QA managers need to consider the time requirements for test data provisioning before beginning a testing project. Typically, it takes a few days to fulfill a request for test data to support a certain test environment. But what if this time could be substantially reduced from days to minutes? Synthetic test data simulates the real-world data and can be generated at a rate of thousands of rows per second. So synthetic test data generation eliminates the bottleneck of requesting production data from the team and also removes the need to mask the data. This model allows testers to provide their own data whenever they need it and discard it when they have completed their testing. 

  • Cost 

Cost is an important factor to consider when it comes to creating, managing, and archiving test data. Since production data needs to be prepared, managed, and stored, teams, need a TDM system. So they need to purchase a TDM system and bear its maintenance cost too. However, if synthetic test data is generated on demand,  and there are more cost-effective solutions/tools available now than they were a few years ago that can significantly lower the cost of providing test data. 

  • Quality 

When provisioning production test data, testers have little control over the quality of data with respect to the factors like age, accuracy, variety, and value of data that they need to copy, mask, and subset.
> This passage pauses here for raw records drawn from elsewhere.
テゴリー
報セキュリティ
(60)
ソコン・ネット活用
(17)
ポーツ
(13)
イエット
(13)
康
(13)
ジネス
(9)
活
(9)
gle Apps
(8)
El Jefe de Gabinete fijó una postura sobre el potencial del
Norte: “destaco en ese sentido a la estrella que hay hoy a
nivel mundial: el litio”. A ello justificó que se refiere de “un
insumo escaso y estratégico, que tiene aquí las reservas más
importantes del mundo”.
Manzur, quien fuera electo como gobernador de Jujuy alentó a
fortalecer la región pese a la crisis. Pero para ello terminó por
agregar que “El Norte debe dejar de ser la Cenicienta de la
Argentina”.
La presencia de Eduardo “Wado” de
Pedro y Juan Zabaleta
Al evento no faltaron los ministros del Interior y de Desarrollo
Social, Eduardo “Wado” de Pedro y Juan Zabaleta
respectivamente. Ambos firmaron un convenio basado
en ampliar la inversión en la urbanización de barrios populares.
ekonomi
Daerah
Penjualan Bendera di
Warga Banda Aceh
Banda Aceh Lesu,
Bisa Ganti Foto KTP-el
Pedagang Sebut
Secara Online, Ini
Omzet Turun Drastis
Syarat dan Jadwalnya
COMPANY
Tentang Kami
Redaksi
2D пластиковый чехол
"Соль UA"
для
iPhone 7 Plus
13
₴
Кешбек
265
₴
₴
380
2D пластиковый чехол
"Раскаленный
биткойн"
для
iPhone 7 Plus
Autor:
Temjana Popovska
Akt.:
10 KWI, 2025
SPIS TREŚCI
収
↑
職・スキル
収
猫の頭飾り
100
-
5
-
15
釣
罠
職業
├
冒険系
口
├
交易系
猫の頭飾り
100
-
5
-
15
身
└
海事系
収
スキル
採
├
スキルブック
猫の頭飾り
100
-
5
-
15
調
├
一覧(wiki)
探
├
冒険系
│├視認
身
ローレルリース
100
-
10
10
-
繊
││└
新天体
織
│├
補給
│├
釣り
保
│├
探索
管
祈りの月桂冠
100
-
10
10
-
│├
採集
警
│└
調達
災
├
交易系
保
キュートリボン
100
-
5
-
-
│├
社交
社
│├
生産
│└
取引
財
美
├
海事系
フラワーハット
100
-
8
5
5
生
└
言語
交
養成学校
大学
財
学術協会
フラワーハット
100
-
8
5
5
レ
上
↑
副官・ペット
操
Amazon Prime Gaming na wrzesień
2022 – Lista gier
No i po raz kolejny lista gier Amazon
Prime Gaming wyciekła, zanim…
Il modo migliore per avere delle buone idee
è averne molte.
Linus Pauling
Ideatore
Software testing requires different permutations of data with negative test data. Testers may be forced to manually modify the production data into usable values for tests. But synthetic test data removes the effort that goes into creating a data subset. It is generated on a test data scenario and is able to quickly generate data with a complexity that is not possible to be performed manually. 

  • Security 

QA teams also need to consider the privacy implications of the sources of test data. Test data provisioning should remove all PII, to avoid the high costs of a data breach. Production data requires data masking, but no masking process is foolproof. However, synthetic test data ensure 100% compliance with all security regulations throughout the testing cycle.

  • Simplicity 

When choosing a source of provisioning of test data, QA managers should ensure it is easy for the testers to get the data they need for their tests. It should be a simple model that makes quality test data available to anyone at any time.  Synthetic test data generation makes the process simple with platforms that allow real-time test data to be created on-demand by the QA team. 

  • Versatility 

Test data should be versatile enough to be used by any testing tool or technology. The test data provisioning process should be adaptable to any testing environment, of any size, for any sector. It should be capable of working with large databases with different applications. Synthetic data is known for its versatility and can cater to many large databases on demand. 

Conclusion

QA professionals are still concerned about the trade-offs. They still need to figure which approach is better and what is the right choice for their testing environments. These concerns set the stage for a great debate about whether to use production test data or synthetic test data in continuous testing environments. The above-mentioned differences can help QA teams working for an offshore testing company to make a better choice.